3.   Si une partie seulement de l’acte juridique est frappée de nullité, les autres parties de cet acte restent en vigueur, à moins qu’il ne ressorte des circonstances de l’espèce que ledit acte n’aurait pas été exécuté en l’absence des dispositions frappées de nullité. »

La loi portant code de procédure civile

11 L’article 5054, paragraphe 1, de l’ustawa – Kodeks postępowania cywilnego (loi portant code de procédure civile), du 17 novembre 1964 (Dz. U. no 43, position 296), dans sa version applicable au litige au principal, dispose :

« Toute modification de la demande est irrecevable. Les articles 75 à 85, les articles 194 à 196 et l’article 198 ne sont pas applicables. »

La loi bancaire

12 L’article 70 de loi bancaire, dans sa version applicable au litige au principal, prévoit :

« 1.   La banque subordonne l’octroi d’un crédit à la solvabilité de l’emprunteur. La solvabilité s’entend comme étant la capacité à rembourser le crédit contracté, majoré des intérêts, aux dates spécifiées dans le contrat. L’emprunteur est tenu de présenter, à la demande de la banque, les documents et les informations nécessaires à l’évaluation de cette capacité.
---+---
# [EXERCICE PROPOSÉ]
Veuillez recopier mot pour mot le passage de l'extrait juridique ci-dessus, en commençant à « La loi portant » et en terminant à « de cette capacité. ».
---+---
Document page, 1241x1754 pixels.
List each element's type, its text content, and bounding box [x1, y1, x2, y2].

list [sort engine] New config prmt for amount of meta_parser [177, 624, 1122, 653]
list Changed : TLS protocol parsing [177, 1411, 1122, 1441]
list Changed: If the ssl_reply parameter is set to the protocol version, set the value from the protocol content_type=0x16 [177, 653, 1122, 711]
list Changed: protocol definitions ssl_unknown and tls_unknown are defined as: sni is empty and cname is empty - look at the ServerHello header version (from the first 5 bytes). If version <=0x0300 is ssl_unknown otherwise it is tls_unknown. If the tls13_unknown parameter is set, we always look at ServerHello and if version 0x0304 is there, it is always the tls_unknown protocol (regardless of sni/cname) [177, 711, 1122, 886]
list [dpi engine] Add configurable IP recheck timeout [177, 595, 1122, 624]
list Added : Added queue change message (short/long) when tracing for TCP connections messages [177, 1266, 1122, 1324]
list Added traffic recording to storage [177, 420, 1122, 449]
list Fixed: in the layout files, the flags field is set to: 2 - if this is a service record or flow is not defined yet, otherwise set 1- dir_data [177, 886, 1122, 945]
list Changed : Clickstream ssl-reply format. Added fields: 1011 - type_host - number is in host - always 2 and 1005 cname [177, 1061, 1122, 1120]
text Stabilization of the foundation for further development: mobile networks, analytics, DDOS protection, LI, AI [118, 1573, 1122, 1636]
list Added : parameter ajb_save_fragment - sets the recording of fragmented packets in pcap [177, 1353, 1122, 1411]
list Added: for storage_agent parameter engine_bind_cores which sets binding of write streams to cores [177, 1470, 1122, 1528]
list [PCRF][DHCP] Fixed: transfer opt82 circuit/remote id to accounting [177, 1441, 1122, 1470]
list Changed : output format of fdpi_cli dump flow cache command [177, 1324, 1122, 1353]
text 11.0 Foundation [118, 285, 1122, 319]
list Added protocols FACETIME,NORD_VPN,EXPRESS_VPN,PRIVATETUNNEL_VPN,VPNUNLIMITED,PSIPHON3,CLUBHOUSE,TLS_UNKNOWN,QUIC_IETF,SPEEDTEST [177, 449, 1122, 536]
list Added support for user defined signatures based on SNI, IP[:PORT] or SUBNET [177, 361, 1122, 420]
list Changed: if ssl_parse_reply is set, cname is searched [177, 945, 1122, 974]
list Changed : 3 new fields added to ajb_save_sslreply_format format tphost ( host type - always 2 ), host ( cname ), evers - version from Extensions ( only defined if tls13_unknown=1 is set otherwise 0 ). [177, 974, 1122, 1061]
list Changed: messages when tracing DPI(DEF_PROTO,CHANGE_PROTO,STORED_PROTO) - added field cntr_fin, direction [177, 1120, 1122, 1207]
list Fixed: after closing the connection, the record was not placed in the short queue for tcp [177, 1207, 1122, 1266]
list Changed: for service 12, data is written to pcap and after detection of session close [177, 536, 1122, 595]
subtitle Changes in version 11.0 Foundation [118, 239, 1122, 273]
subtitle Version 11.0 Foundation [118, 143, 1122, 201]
---+---
# [RÉPONSE]
La loi portant code de procédure civile

11 L’article 5054, paragraphe 1, de l’ustawa – Kodeks postępowania cywilnego (loi portant code de procédure civile), du 17 novembre 1964 (Dz. U. no 43, position 296), dans sa version applicable au litige au principal, dispose :

« Toute modification de la demande est irrecevable. Les articles 75 à 85, les articles 194 à 196 et l’article 198 ne sont pas applicables. »

La loi bancaire

12 L’article 70 de loi bancaire, dans sa version applicable au litige au principal, prévoit :

« 1.   La banque subordonne l’octroi d’un crédit à la solvabilité de l’emprunteur. La solvabilité s’entend comme étant la capacité à rembourser le crédit contracté, majoré des intérêts, aux dates spécifiées dans le contrat. L’emprunteur est tenu de présenter, à la demande de la banque, les documents et les informations nécessaires à l’évaluation de cette capacité.